C’est donc naturellement que l’artiste s’est tourné vers l’art du vitrail qui n’existe que pour capter la lumière. «Au gré de la lumière» est une exposition qui révèle une dimension inédite dans le travail de Ben Jelloun, où le geste pictural s’épanouit dans la transparence et l’éclat du vitrail, composant un langage lumineux où motifs flottants et couleurs dialoguent pour donner corps à une quête quasi-mystique du mystère de la lumière. Dans sa préface du catalogue d’exposition, Tahar Ben Jelloun évoque la genèse de ce projet et sa collaboration avec le maître verrier Philippe Brissy en ces termes: «C’est en visitant la petite église du village Le Thoureil, sur la Loire, dont j’ai dessiné les cartons pour des vitraux, qu’Aziz Daki et Nadia Amor ont eu l’idée de profiter du talent merveilleux de Philippe Brissy, maître verrier installé à Saumur.

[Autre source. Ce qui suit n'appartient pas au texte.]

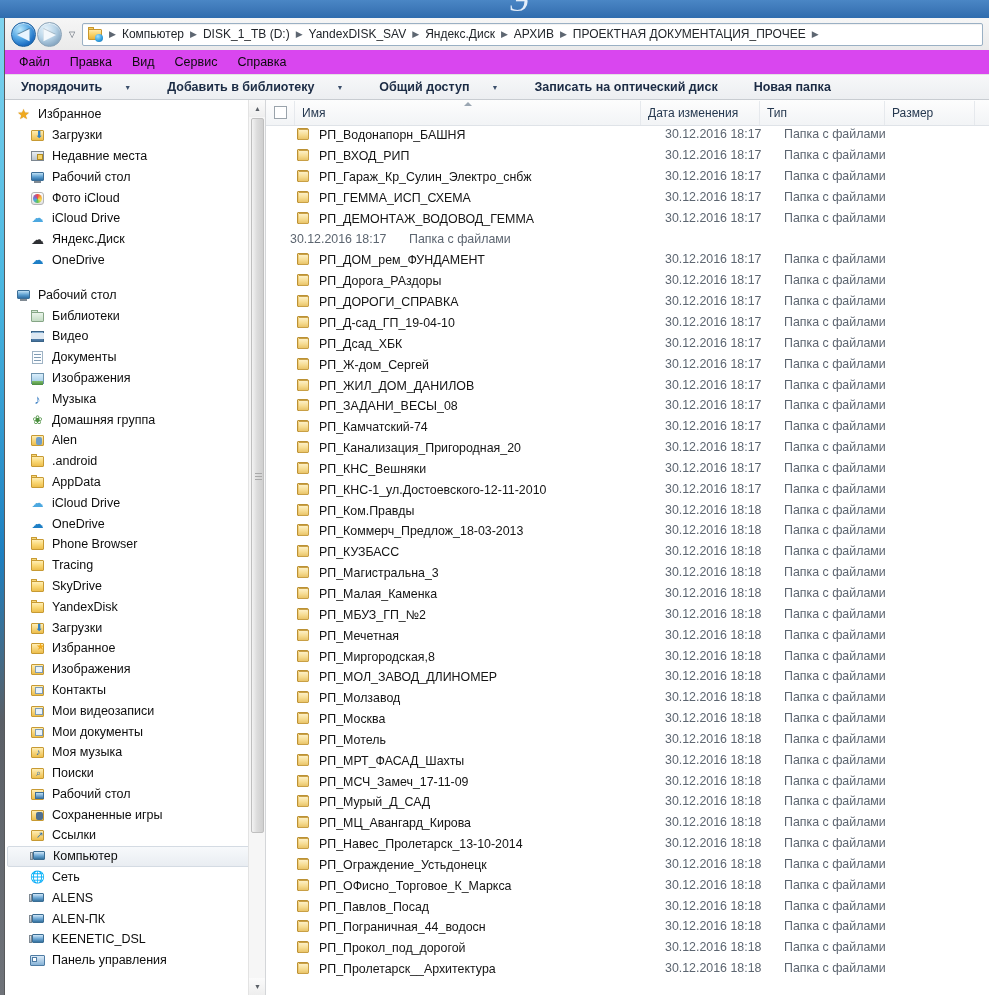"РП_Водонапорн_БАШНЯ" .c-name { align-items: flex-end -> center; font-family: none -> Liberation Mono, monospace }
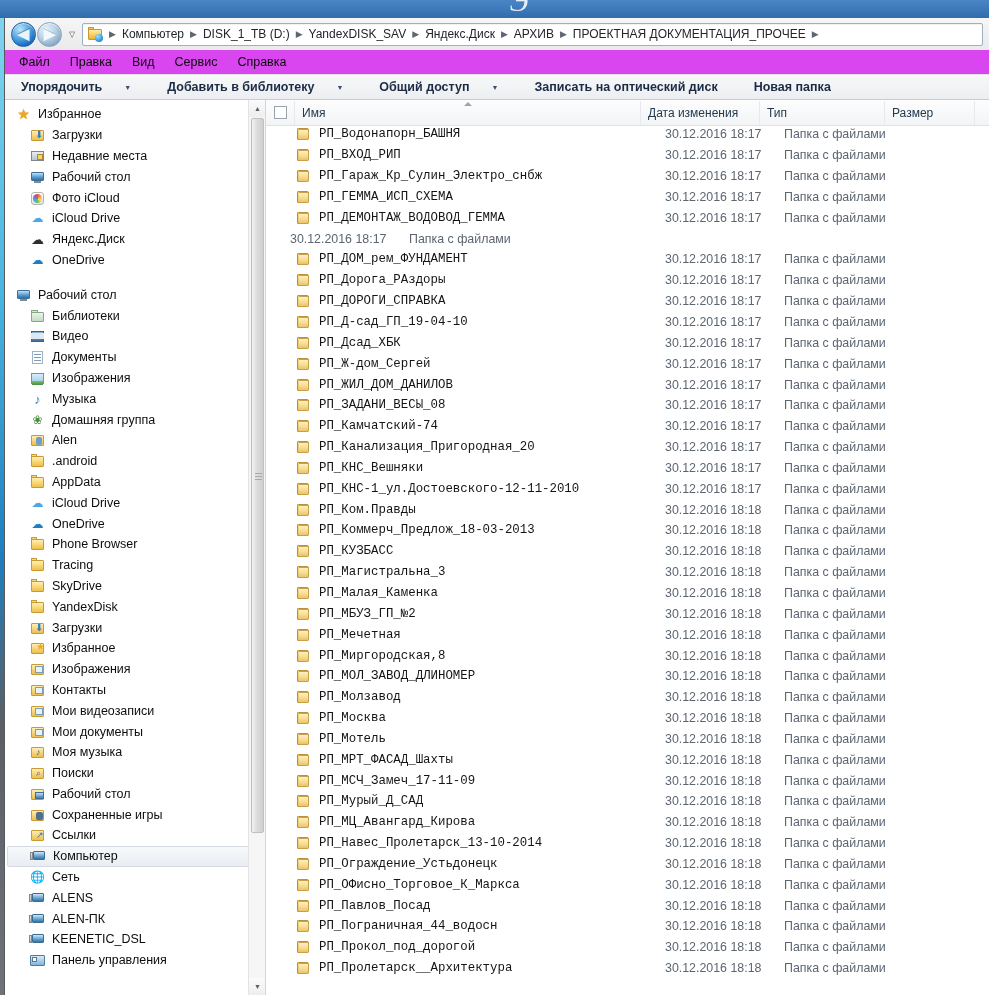"РП_ВХОД_РИП" div.c-name { html: <div> <span> <div></div> <div></div> <div></div> </span> <span>РП_ВХОД_РИП</span> </div> -> none }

Faire de certaines de mes toiles des œuvres en vitrail. Il lui a fallu une année de travail pour réaliser les dix vitraux exposés pour la première fois à l’Atelier 21. Quelque chose de magique est là. La lumière, captée par instinct, éclaire des espaces transparents où, en filigrane, l’enfance nue avec son âme intacte apparaît derrière les signes». Et de poursuivre : «Ces dix vitraux sont des œuvres vivantes. Ils ont besoin d’être éclairés de manière précise et dans certains cas, laisser la lumière du ciel les visiter même furtivement. Comme écrit Louis Aragon: «J’explique le soleil sur l’épaule pensée». Disons que je n’explique rien, mais je crois au soleil comme l’astre du secret. Et ses lumières sont autant de silences habités dont ces vitraux sont le témoin et l’ami».

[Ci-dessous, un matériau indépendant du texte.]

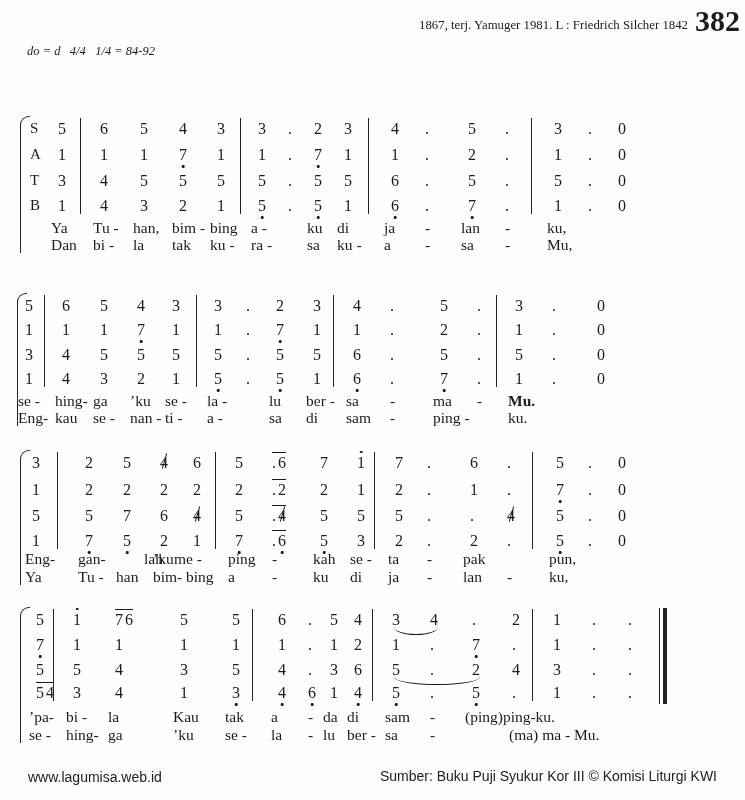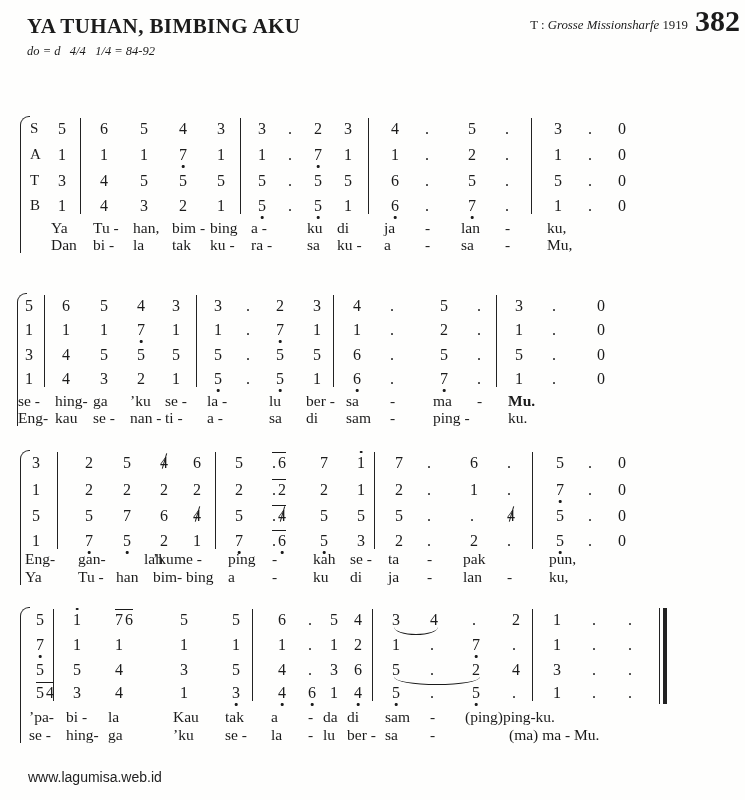"YA TUHAN, BIMBING AKU" div.title { html: <div>YA TUHAN, BIMBING AKU</div> -> none }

Pour l’histoire, l’enfance de Tahar Ben Jelloun a été ainsi en contact avec la couleur et le dessin. D’ailleurs, ses œuvres sont inspirées de sa ville natale Fès. On y voit des nuages, des oiseaux, des triangles, le ciel. «Peindre n’est pas une épreuve pour Tahar. Chaque toile constituant une promesse vers le bonheur. Tahar est un amoureux désarmé et conquis par la peinture», témoigne à son égard Aziz Daki, critique d’art et cofondateur de la galerie L’Atelier 21 à Casablanca. Pour lui, Tahar Ben Jelloun peint avec une gourmandise non dissimulée, retenant de son métier d’écrivain qu’il n’existe pas de difficulté insurmontable et encore moins d’obstacle dissuasif.

A propos de Tahar Ben Jelloun
Parcours Né en 1947 à Fès, Tahar Ben Jelloun est un écrivain de renom et un artiste polyvalent. Après des études de philosophie, il a publié une vingtaine de romans, dont « L’Enfant de sable » suivi de « La Nuit sacrée », qui lui a valu le prix Goncourt en 1987. Son dernier roman, « Les Amants de Casablanca », a été publié chez Gallimard. Parallèlement à sa carrière littéraire, Tahar Ben Jelloun s’est intéressé à la peinture et au dessin depuis son enfance. En 1989, sa première exposition de dessins a eu lieu à Turin, suivie de sa première exposition de peinture au Musée San Salvatore In Lauro à Rome en 2013. Depuis lors, l’artiste a enchaîné les expositions à travers le monde. En 2014, il a exposé à la Galerie Tindouf à Tanger et à Marrakech. En 2015, il a réalisé trois grandes fresques dans une ancienne prison de l’île de Lipari en Sicile, transformée en musée. L’année suivante, ses œuvres ont été présentées à Palerme, Bologne, Milan, Turin, au Musée National de Nancy et au Musée Fesch d’Ajaccio. En 2017-2018, il a bénéficié d’une exposition «Carte blanche» à l’Institut du monde arabe, suivie d’une exposition à la Galerie Nationale à Dubaï en 2018. La Galerie Patrice Trigano, à Paris, a également exposé ses toiles, notamment au Grand Palais pour Art Paris. Tahar Ben Jelloun a continué d’exposer ses œuvres au fil des années, notamment à la Galerie Tindouf à Marrakech en 2021. En 2022, il a réalisé une peinture du drapeau de la ville italienne d’Imola et a exposé à la Galerie 21 à Casablanca. Une partie de son travail, comprenant deux grandes toiles ainsi qu’une affiche en hommage aux magistrats assassinés par la Mafia, est actuellement exposée dans la Cathédrale Santa Maria degli Angeli e dei Martiri jusqu’à fin mars 2023. En avril 2025, il a été célébré au Musée Mohammed VI d’art moderne et contemporain de Rabat tout en lui consacrant une exposition rétrospective intitulée «De l’écriture à la peinture».